To return to Machiavelli’s observation: Boris Johnson provides an interesting example. One would have thought that his classical education might have imparted some vestige of critical thinking ability. But he also harboured from an early age an ambition to be ‘King of the World’. Unfortunately the tyrant won out over the academic. There still remains an element of conflict between the two within his personality: a handicap from which many of his political allies and advisers are conspicuously free.
Of the latter, Neil Ferguson is a wonderful case study involving both convergent factors. Out of his own mouth he reveals himself to be a deranged sociopath although he seems to be totally unaware that his own words condemn him. Added to which of course his ludicrous projections display a total disregard for scientific methodology whether that suggested by Karl Popper, for example, or the even more relevant application of Baye’s theorem. In fact he is so immersed in delusion that when reality persistently refuses to confirm his predictions, he concludes that reality must be wrong.

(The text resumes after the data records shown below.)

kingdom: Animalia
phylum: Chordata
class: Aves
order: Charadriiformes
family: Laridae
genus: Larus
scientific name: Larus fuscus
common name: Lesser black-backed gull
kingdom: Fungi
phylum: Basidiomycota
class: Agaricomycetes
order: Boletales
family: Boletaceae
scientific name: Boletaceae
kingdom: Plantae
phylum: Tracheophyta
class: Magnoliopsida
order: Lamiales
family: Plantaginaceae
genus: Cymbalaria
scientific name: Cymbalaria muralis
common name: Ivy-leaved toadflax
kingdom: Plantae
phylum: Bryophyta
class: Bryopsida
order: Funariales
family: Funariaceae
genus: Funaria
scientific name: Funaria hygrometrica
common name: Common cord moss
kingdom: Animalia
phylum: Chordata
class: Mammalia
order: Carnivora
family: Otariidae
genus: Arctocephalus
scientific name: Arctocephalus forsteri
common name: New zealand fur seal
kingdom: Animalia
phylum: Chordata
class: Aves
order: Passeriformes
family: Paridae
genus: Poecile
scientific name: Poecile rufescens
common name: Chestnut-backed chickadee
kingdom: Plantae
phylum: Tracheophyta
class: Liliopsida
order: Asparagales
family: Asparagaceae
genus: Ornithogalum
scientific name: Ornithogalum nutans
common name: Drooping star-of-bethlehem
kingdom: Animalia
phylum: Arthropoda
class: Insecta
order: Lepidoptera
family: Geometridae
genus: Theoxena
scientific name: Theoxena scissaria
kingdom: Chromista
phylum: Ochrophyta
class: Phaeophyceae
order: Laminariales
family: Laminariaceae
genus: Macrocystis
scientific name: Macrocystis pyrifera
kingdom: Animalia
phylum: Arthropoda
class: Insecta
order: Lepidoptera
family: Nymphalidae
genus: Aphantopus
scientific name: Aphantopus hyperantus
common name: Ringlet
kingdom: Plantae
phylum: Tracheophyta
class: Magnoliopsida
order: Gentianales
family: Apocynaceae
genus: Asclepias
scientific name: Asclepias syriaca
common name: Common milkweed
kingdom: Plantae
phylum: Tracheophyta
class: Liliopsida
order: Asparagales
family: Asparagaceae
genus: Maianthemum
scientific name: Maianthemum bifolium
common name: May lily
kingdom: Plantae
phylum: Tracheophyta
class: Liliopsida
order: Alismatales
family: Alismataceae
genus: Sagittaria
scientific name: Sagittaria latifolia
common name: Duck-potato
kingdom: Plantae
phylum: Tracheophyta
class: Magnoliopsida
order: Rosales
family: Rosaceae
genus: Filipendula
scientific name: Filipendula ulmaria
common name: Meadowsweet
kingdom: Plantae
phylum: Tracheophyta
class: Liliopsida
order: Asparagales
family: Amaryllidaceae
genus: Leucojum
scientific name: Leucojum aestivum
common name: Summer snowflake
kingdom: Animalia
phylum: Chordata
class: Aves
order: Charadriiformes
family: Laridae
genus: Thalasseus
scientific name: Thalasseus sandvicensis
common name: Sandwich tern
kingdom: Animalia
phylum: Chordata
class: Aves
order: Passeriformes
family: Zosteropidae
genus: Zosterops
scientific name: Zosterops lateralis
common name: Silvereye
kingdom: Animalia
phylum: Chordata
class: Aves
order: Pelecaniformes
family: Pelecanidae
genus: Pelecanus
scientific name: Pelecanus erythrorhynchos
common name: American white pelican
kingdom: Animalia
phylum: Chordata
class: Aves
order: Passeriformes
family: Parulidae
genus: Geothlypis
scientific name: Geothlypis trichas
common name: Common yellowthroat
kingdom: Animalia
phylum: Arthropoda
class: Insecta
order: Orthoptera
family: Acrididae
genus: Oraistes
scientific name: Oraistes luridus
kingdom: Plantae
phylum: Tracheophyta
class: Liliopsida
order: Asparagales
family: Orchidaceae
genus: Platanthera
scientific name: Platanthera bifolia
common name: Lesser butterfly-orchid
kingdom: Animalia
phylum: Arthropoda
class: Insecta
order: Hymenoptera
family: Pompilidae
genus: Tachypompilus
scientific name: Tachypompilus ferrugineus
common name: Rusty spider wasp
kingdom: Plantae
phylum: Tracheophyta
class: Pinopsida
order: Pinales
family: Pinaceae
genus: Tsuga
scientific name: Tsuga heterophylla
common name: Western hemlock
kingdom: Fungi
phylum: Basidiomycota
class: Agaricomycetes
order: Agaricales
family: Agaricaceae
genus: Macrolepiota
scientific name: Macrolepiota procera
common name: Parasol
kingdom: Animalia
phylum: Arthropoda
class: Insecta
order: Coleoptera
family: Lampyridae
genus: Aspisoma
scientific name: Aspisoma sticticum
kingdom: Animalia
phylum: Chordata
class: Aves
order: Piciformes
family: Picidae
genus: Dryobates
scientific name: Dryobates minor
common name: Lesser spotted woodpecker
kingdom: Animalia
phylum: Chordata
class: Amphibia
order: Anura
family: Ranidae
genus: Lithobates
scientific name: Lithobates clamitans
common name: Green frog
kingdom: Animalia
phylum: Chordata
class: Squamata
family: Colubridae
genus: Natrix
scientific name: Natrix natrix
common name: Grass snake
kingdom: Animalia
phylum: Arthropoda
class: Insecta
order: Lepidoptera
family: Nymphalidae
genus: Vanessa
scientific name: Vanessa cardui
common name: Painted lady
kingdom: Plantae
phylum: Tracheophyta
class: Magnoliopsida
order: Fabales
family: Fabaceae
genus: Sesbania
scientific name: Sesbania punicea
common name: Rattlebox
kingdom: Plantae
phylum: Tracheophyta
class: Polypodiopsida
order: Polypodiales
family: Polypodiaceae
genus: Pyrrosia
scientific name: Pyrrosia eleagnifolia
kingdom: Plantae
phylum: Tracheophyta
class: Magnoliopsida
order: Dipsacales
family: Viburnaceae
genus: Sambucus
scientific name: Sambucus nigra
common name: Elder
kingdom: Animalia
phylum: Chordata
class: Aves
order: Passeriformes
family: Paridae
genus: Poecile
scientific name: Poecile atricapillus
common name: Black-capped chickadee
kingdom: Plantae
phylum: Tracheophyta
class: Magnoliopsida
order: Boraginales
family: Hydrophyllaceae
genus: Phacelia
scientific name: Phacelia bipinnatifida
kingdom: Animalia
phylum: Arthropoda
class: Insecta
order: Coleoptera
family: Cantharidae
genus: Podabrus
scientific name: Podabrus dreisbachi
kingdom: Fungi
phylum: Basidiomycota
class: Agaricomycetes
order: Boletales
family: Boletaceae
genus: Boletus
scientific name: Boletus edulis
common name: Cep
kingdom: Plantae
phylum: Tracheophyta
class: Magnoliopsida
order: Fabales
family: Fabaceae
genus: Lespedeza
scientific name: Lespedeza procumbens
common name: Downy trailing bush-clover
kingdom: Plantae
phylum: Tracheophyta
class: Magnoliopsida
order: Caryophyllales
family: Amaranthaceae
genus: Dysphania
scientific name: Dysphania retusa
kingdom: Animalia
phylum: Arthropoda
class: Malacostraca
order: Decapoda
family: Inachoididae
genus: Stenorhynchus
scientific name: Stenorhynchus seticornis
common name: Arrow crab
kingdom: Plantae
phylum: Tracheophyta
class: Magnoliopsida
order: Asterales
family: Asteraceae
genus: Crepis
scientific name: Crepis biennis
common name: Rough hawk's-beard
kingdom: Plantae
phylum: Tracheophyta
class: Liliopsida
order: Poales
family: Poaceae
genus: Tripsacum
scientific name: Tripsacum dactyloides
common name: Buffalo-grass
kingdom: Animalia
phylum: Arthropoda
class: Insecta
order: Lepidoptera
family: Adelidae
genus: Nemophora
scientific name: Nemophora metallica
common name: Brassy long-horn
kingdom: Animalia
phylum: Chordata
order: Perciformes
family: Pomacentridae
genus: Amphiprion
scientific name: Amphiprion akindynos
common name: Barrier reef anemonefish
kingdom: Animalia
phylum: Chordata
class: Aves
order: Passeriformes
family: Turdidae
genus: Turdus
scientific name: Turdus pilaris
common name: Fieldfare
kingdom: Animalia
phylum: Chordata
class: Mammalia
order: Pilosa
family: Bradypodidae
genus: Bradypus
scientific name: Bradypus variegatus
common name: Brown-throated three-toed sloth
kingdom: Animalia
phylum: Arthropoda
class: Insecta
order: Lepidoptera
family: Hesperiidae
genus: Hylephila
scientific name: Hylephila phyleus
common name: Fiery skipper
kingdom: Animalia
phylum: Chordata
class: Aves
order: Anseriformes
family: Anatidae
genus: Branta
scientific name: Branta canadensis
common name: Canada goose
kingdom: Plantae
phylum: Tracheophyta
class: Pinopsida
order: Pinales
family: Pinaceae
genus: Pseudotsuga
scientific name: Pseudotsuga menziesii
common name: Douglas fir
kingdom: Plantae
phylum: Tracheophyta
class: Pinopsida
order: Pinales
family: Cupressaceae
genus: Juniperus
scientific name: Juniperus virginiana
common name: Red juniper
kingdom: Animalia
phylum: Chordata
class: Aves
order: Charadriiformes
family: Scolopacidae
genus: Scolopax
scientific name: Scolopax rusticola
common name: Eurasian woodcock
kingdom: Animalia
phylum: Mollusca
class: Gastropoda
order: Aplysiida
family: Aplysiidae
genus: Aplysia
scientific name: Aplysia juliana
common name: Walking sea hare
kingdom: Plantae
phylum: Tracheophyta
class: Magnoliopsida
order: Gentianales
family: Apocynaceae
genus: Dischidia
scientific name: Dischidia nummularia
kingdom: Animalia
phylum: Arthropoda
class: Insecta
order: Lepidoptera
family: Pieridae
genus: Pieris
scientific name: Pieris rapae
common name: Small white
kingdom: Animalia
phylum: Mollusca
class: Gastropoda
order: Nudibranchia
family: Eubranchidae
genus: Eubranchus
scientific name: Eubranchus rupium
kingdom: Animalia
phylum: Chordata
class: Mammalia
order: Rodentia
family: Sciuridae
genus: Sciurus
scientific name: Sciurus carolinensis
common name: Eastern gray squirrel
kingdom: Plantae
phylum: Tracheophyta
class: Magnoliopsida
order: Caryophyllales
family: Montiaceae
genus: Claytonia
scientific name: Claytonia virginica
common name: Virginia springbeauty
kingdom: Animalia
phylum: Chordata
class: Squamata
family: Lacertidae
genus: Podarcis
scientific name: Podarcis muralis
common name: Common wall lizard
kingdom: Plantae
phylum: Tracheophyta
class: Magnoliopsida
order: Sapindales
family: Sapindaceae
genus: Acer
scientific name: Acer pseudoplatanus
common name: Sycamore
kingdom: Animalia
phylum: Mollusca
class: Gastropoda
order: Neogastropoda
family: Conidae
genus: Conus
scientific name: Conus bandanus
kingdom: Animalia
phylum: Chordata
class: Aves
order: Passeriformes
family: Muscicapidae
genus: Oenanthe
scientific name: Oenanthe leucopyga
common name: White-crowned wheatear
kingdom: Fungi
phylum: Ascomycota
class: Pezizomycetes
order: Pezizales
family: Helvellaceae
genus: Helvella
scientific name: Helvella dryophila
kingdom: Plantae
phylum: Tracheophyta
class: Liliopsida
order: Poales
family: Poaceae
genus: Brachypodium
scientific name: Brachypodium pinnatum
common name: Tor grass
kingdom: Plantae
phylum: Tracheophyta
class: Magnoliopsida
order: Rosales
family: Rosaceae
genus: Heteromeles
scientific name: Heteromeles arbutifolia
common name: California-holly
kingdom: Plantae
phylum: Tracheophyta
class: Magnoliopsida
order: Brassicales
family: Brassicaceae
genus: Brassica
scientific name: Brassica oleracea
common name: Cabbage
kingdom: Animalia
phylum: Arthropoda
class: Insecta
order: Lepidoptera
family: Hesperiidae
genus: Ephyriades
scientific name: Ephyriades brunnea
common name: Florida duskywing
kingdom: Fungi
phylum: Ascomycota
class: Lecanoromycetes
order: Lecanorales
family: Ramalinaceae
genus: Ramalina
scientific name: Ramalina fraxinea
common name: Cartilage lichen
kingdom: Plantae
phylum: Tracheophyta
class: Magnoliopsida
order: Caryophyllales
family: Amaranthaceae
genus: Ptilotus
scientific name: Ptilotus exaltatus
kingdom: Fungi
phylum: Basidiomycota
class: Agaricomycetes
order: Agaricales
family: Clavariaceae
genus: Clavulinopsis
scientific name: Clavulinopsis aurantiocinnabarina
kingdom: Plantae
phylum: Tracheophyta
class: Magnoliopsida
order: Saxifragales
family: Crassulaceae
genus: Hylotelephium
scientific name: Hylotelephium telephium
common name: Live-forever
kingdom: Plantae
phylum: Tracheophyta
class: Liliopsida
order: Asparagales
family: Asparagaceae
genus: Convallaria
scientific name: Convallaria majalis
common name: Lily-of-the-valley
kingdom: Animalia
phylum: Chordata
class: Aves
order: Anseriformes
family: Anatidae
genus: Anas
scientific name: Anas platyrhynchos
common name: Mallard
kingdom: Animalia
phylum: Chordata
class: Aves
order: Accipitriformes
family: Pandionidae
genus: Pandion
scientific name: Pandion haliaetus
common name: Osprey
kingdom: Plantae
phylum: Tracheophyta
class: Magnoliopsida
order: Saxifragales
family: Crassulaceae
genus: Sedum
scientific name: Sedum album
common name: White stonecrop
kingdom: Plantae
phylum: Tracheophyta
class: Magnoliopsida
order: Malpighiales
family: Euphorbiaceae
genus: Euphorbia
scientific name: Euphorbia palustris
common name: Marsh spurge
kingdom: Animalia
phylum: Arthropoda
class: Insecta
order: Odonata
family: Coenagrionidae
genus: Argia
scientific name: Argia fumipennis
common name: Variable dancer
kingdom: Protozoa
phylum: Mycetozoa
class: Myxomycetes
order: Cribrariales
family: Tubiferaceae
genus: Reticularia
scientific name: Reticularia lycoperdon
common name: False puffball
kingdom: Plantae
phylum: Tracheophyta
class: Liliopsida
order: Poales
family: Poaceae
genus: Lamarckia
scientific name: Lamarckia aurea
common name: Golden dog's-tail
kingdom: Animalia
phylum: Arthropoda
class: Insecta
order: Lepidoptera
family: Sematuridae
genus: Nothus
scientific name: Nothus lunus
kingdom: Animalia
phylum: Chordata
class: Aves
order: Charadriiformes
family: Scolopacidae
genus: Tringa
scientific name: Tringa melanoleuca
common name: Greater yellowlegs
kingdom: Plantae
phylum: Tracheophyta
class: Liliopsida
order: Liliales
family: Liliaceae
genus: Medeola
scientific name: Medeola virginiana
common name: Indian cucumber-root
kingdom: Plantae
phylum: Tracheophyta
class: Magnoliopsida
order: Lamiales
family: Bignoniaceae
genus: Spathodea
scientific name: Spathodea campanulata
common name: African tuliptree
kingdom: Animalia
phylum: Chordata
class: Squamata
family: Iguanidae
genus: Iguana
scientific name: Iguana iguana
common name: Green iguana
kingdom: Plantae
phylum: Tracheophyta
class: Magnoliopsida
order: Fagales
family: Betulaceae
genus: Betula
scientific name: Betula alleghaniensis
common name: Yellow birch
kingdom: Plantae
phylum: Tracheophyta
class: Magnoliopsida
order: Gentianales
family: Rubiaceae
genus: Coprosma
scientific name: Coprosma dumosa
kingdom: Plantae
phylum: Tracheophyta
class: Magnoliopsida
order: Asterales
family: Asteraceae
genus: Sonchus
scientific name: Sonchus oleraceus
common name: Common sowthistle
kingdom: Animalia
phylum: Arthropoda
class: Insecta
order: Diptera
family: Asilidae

A further validation of Machiavelli’s ideas: when offered the opportunity via Covid to unleash their inner tyrant without restraint, leaders throughout the world leapt at the chance to introduce draconian restrictions to our ‘liberties’ – the most egregious of which were imposed on the liberal democracies of the West. And an intellectually emasculated populace, infected with fear and delusion, could do nothing other than accept whatever they were told and become meekly subservient.
However there is a glimmer of hope. Now that all this is out in the open instead of being just an unmanifest seemingly remote possibility, we have the opportunity to strive towards an enlightened future instead of returning to a spurious, mythical ‘normality’.